If you’re running a college radio station it’s a good idea to beef up your understanding of FCC rules and deadlines. Recently Colby Community College radio station KTCC was schooled in the lesson that ignorance is no excuse when it comes to FCC license renewal.
Because they missed several deadlines for the renewal of their station’s license they have been accused of “failing to timely file a license renewal application and engaging in unauthorized operation of the Station.”
Here’s a tip for other stations: radio station license renewal applications are due FOUR MONTHS PRIOR to the expiration date on one’s FCC license.
Although the FCC levied a fine of $7,000 against the station back in 2007, KTCC sent letters appealing that decision on the grounds of both financial hardship and a misunderstanding of license renewal rules. Just this week the FCC responded that these excuses were not sufficient to reduce or eliminate the fine. According to the “Forfeiture Order” dated April 5, 2010 (PDF):
“As the Commission has held, however, violations resulting from inadvertent error or failure to become familiar with the FCC’s requirements are willful violations. In the context of a forfeiture action, ‘willful’ does not require a finding that the rule violation was intentional. Rather, the term ‘willful’ means that the violator knew that it was taking (or, in this case, not taking) the action in question, irrespective of any intent to violate the Rules.”
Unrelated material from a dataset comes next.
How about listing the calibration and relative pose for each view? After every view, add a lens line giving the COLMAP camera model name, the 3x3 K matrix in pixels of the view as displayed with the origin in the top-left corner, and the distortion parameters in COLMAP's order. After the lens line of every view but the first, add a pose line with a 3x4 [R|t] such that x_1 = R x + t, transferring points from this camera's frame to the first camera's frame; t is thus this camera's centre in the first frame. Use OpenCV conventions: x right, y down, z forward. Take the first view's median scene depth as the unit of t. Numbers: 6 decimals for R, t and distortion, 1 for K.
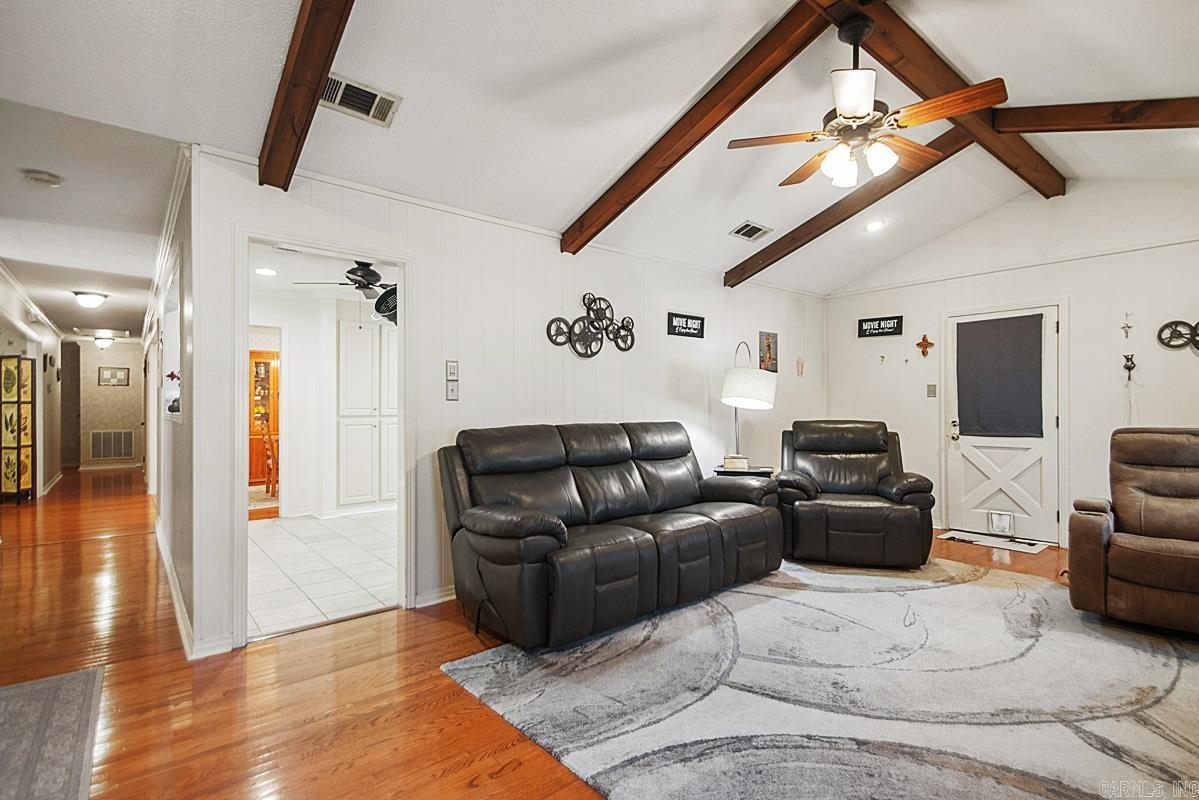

In this particular case, the radio station advisor (and radio broadcasting instructor!) Corey Sorenson argued that he was late in renewing the FCC license because he misunderstood the instructions and had inherited the job from a previous advisor who had kept insufficient records. According to the FCC’s Forfeiture Order:
“In his letter, Mr. Sorenson requests that the forfeiture be reconsidered in light of the situation he faced when he began his employment at the college. He states that he ‘was not given any training on what needed to be done with regard to FCC filing, as no one at the college knew what the processes or requirements were.’ Mr. Sorenson also states that he began the renewal process in January 2005 but ‘ran into some problems because there were no records for [Licensee’s] CORES password from the previous instructor.’ He adds that he ‘filled out the licensee renewal’ but ‘had misread the instructions and mistakenly thought [he] was finished.'”
This situation is unfortunate, but it illustrates the often tumultuous world of college radio, in which there may not be consistent staff members and advisors from year to year. Even if stations are in a state of disarray, someone needs to be responsible for FCC-related files and deadlines.
KTCC wasn’t alone in this recent round of forfeiture orders. High school station WLMH (at Little Miami High School in Ohio) was also fined $1500 for renewing late and some other non-student stations received fines as well. In the past we’ve seen this story played with Gaston College’s $8000 fine for public file violations and, most recently, University of Wisconsin-Parkside station WIPZ getting shut down for broadcasting without a license.